By Stephanie Beckett

We are witnessing Aldi shooting themselves
In the proverbial foot! Aldi have loyal customers to thank for their success and now they are relying on passing, supposedly more affluent trade, to support a large store with massive overheads. I have to say if I was on my way to or from work and stopped at Aldi White city I wouldn’t be hanging around and browsing through the store in a relaxed way. I be keen to get back into the long line of traffic parading down Chester Rd.
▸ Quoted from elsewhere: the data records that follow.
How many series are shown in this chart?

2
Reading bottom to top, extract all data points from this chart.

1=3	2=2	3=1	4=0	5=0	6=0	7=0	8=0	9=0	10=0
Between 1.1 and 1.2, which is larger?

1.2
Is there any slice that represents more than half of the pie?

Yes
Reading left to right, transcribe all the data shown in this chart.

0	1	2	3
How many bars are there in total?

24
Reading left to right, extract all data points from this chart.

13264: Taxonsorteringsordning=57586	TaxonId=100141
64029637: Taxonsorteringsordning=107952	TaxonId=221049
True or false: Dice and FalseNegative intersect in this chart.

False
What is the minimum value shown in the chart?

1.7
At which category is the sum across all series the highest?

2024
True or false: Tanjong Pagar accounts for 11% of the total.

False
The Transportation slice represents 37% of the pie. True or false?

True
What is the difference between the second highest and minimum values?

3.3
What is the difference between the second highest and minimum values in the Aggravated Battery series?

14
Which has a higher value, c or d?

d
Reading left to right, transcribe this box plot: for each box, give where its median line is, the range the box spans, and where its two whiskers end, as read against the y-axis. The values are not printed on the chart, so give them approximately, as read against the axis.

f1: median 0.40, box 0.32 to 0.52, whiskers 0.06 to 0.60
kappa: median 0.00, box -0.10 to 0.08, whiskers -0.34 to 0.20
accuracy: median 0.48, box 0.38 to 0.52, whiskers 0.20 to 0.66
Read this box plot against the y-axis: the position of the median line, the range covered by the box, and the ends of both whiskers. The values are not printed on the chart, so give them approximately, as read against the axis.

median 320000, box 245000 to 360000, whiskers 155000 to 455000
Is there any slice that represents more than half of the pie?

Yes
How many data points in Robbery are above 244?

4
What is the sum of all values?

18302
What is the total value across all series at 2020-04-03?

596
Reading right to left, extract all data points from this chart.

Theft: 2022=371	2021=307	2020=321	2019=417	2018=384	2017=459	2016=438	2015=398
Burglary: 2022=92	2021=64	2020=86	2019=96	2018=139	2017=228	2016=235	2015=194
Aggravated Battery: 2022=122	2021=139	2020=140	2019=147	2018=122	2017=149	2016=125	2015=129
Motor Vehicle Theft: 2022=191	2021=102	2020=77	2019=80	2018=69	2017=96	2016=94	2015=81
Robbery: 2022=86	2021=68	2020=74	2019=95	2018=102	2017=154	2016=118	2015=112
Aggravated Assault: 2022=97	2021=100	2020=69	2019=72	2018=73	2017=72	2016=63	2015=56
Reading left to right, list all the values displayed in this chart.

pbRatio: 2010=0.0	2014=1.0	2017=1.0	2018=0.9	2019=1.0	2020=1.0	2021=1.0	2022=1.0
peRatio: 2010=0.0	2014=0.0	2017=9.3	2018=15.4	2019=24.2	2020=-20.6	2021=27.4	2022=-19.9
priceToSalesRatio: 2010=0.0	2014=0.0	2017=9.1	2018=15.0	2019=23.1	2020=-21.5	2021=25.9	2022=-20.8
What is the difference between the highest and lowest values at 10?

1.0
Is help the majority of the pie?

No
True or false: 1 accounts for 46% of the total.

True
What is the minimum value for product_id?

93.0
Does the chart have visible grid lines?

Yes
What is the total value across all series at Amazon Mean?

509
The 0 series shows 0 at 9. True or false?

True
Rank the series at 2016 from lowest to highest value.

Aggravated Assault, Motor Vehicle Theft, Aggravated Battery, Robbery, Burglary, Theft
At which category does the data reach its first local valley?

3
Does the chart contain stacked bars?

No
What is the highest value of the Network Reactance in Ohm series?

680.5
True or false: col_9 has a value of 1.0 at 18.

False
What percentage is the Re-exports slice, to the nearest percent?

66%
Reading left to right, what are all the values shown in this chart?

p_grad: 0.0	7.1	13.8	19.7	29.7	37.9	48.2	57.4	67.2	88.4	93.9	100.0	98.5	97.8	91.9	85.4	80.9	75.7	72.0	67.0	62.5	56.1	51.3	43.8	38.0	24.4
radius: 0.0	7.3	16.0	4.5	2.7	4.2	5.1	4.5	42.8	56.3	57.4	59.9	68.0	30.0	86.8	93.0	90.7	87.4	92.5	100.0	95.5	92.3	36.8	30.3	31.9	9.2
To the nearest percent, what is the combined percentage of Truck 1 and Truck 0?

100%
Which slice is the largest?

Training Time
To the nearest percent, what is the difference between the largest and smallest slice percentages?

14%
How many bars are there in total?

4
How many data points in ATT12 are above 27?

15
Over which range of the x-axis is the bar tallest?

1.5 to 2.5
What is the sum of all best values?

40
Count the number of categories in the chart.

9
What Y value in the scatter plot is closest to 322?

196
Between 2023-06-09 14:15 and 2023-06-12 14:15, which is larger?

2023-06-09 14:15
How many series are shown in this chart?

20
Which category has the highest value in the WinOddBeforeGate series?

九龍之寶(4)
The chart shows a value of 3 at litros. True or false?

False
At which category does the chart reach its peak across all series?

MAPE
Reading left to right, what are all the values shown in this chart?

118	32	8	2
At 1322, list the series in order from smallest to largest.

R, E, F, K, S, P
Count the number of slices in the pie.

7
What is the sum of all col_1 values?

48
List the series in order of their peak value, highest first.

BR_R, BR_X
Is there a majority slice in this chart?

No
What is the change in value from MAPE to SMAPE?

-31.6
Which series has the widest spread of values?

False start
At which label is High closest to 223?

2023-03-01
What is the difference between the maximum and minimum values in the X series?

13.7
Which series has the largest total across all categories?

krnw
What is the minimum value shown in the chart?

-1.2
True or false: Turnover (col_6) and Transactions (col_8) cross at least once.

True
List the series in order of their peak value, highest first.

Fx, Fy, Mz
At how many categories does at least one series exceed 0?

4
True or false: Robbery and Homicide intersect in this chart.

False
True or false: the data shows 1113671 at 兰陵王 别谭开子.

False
I suspect the White city store will have tumble weed blowing around the new wider aisles during the day and a flurry of bad tempered customers arriving at rush hour.
The Seymour Grove store was not a “basket only” store and was very busy with full trollies most of the day.
Aldi, as stated in the article have missed a great opportunity to creat a corner shop model by keeping Seymour Grove.
By way of damage limitation Aldi could provide a dedicated minibus service from their old site to the White city store. This would help the loyal customers and help Aldi’s bottom line!

By Julie fletcher

Julie Fletcher has a point.I use the Horwich Aldi and I go because the staff are great the car park is ample and it is easy to negotiate.I used Bury Tesco last week and it took me half an hour to get out of the car park.This new Aldi sounds like a similar chore.

By Elephant

I agree with all of the comments made so far. Nobody considers the elderly. It makes my blood boil. They should be entitled to shop at reasonably priced stores just like everyone else. Now Iceland have the monopoly on Seymour Grove & could decide to hike their prices if they so wish. The fact that Aldi don’t want a replacement supermarket taking the old Seymour venue is disgusting. They are preventing the elderly from shopping & seem determined to make that permanent. Hmmmph! So they want to attract affluent passing trade – well Aldi, the affluent don’t want to shop at your stores! They want Waitrose, Sainsbury’s & M&S! Seems Aldi might just reap what they sow. Karma & all that. Remember, when you upset loyalty customers they simply go elsewhere. Hopefully another reasonable supermarket chain such as Lidl will manage to move in to fill the gap. It is definitely needed – the shopping centre was like a ghost town this lunchtime. :( I work nearby & wouldn’t dream of going to White City. Too time consuming during my short lunch break – so you have lost my daily custom Aldi – I am by no means rich & I have to watch my pennies. I do not shop at Waitrose as its far too expensive, but I am a FT working home owner from Cheshire with a car – maybe I’m just not affluent enough eh?

By Andrea

I live exactly there and is a disgrace that I cannot longer rely on a close supermarket.
White city becomes hard to reach now that is extremely cold. Hopefully something will soon open, lots of offices are in the area, so why don’t bring a little waitrose or cooperative there?

By Anonymous

The stories that are circulating re-the hardship experienced by local residents are at times heart-breaking. There is not even a sheet of A4 in any language shown in the window explaining the situation. Aldi hang your head in shame and take down your illuminated ALDI sign!